Hermes: Wildkin offers two modes, Story and Challenge, and on top of that there’s difficulty modifiers. In Challenge mode, your health does not reset at the end of a scenario and you get exhausted if you take too long. The game appears to allow people to tune the tension to whatever is most enjoyable to them. Those who are seeking a challenge are finding it, and that’s validating, of course. And they’re not always whom I would expect!
Wildkin tends to bring together newcomers to dungeon crawlers/boss battlers and veteran players that want something new after Gloomhaven, Oathsworn or other epic campaign games. It makes me very happy when a newcomer plays with a veteran, usually couples, or parents with their children, and both have a good time.

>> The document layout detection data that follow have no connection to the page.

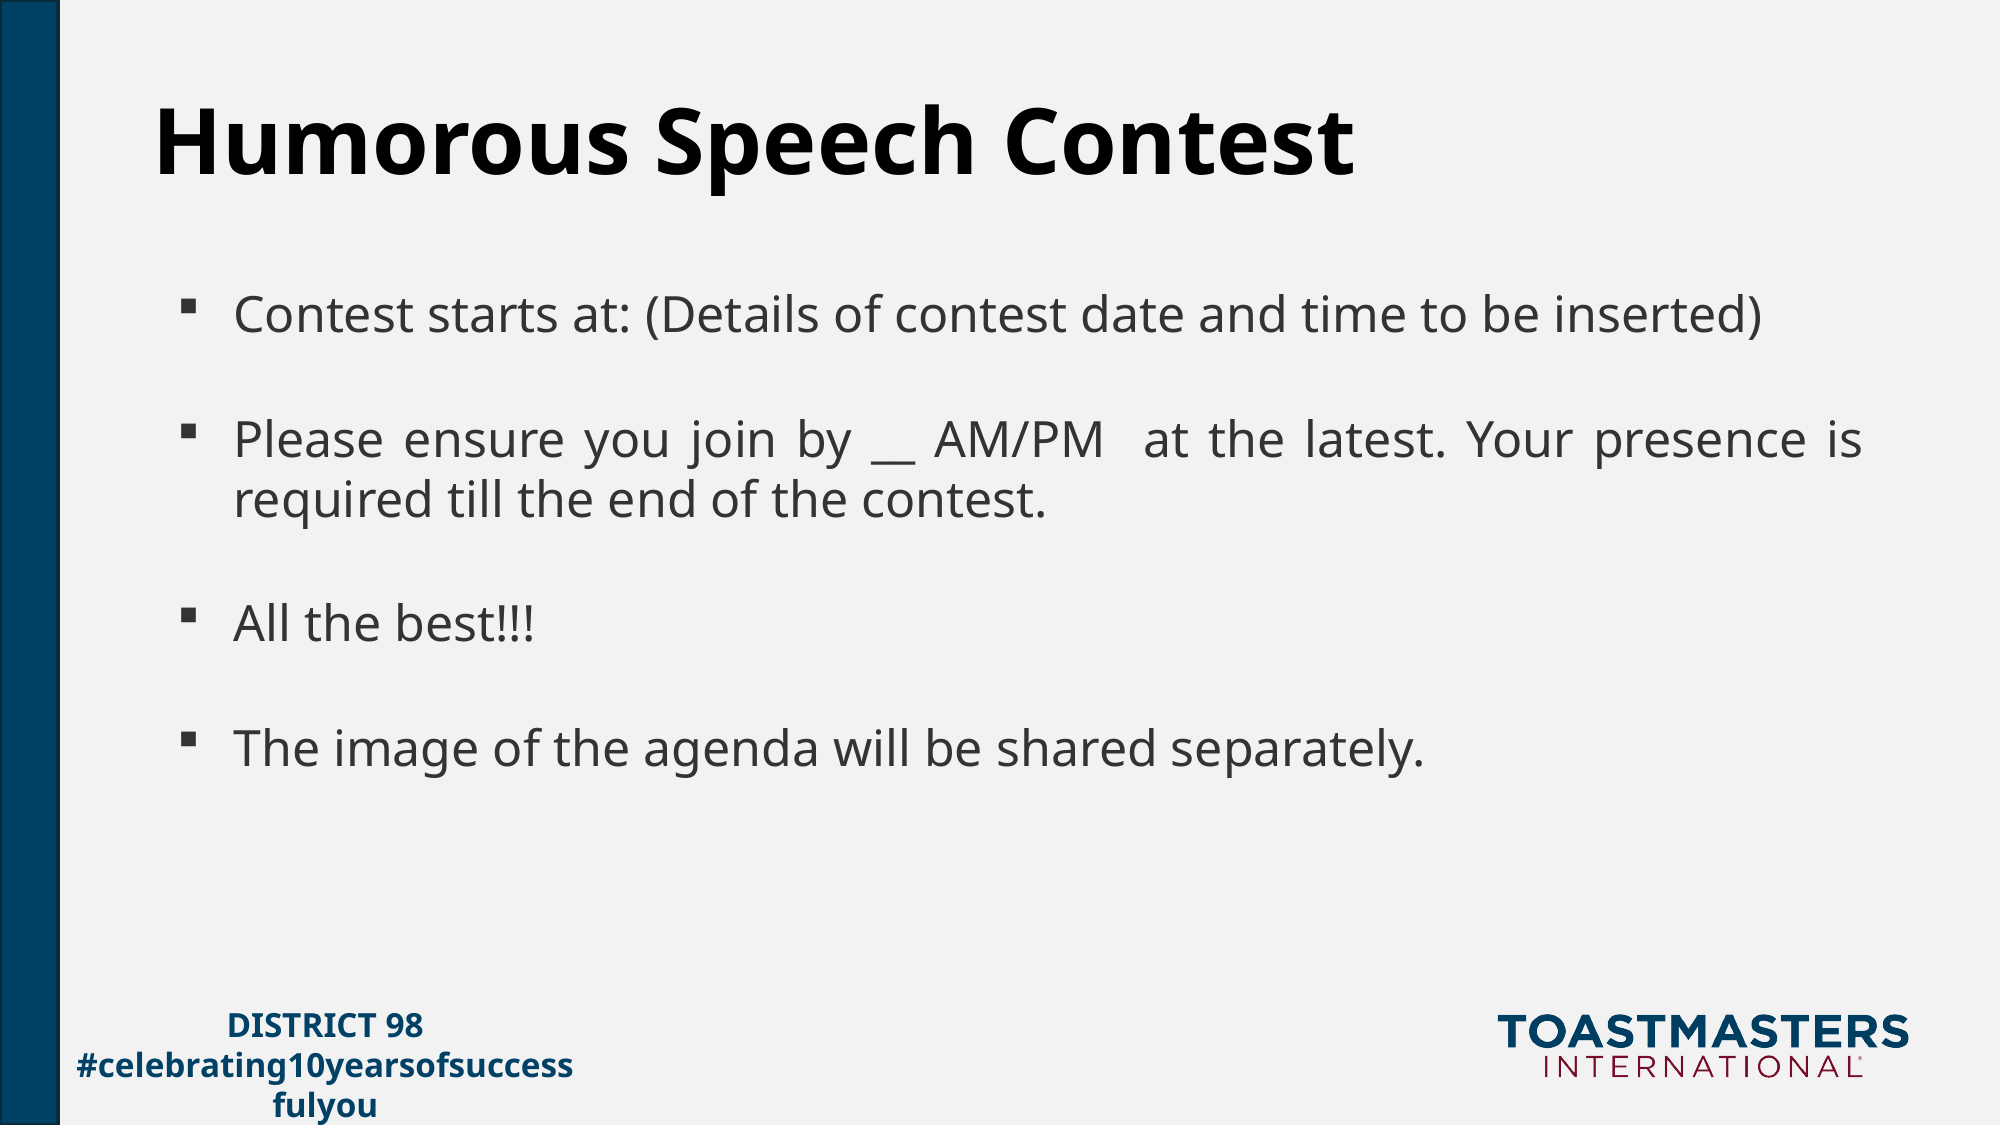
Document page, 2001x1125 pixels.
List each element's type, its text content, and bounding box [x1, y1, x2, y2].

title Humorous Speech Contest [137, 59, 1944, 229]
text_box DISTRICT 98 #celebrating10yearsofsuccessfulyou [57, 996, 593, 1125]
text_box Contest starts at: (Details of contest date and time to be inserted) Please ensure you join by __ AM/PM at the latest. Your presence is required till the end of the contest. All the best!!! The image of the agenda will be shared separately. [175, 268, 1865, 777]
picture [1383, 631, 2000, 1125]
text_box [0, 0, 60, 1125]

Newcomers are the ones that surprise me the most, as they often get more enjoyment out of things I take for granted or play in very creative ways. For them everything is new. It’s a huge responsibility to be someone’s introduction to a genre, and I’m so grateful to be standing on the shoulders of giants and benefitting from decades of iteration on these kinds of games.
Gil: I really like the sound of players being able to pick their mode and also level of difficulty. One of my favourite video games Deep Rock Galactic does this, and I think it works really well because it lets players tune the experience towards their personality a bit.
One more question before the lightning round! What design choice are you most proud of in this game and why?
Hermes: Revealing the map, and story, as you explore. I want to surprise and delight players in every session, so we have 270+ beautifully illustrated unique map cards by Erin Wong (Tales of the Red Dragon Inn), all challenging or rewarding players in different ways.

Every chapter is in a different location, and often we have wildly different locations within the same chapter. I feel this reinforces the sense of adventure and braving the unknown with your band of Wildkin, and tells players right away that we’re serious about giving them something truly special.
A design choice within this design choice is that every map has a hidden fairy, that gives a buff to the first player who sees it and says “Fairy!”. I designed that with kids in mind, but it gives me equal joy hearing adults passionately shouting “Fairy!”.
Gil: Ha that is so great. Yes I could see this special attention to detail, lore and worldbuilding straight away in the art and I’m sure my girls would absolutely LOVE spotting the fairies too. What a fun idea!
Ok on to the lightning round!
⚡⚡⚡ LIGHTNING ROUND! ⚡⚡⚡
- What’s your favourite player color?
Green.
- Theme or Mechanics or Experience? Which comes first?
Experience.
The theme brings you in, the mechanics entertain you, the experience is what stays with you.
- If you had to pitch your game in 3 emojis, what would they be?
🪵🎵⚔️
- Which game in your game collection would you take to a desert island?
Today, it would have to be Slay the Spire: The Board Game.
- Choose 3 adjectives to describe what you like about game design. What are they?
Payful, Collaborative, Emergent.
- If your game was a weather event, what would it be?
Spring.
- Which game mechanic would be most terrifying if it happened in real life?
The one we have: permadeath.
- If you had to make a game in one hour, what would you pick as the core mechanic?
Maze.
- What game will you still be playing when you’re 90?
Slay the Spire 7. Assuming 10 years between each release.
- What’s your favourite drink to have while gaming?
Cinnamon tea.
Gil: Thanks so much for joining me Hermes and I’m so excited for Song of the Wildkin - where can people go to find out more, playtest or hit up the Kickstarter etc?
Hermes: Thank you for having me Gil! Dextrous has made such an impact on Song of the Wildkin, and I greatly appreciate how responsive you are.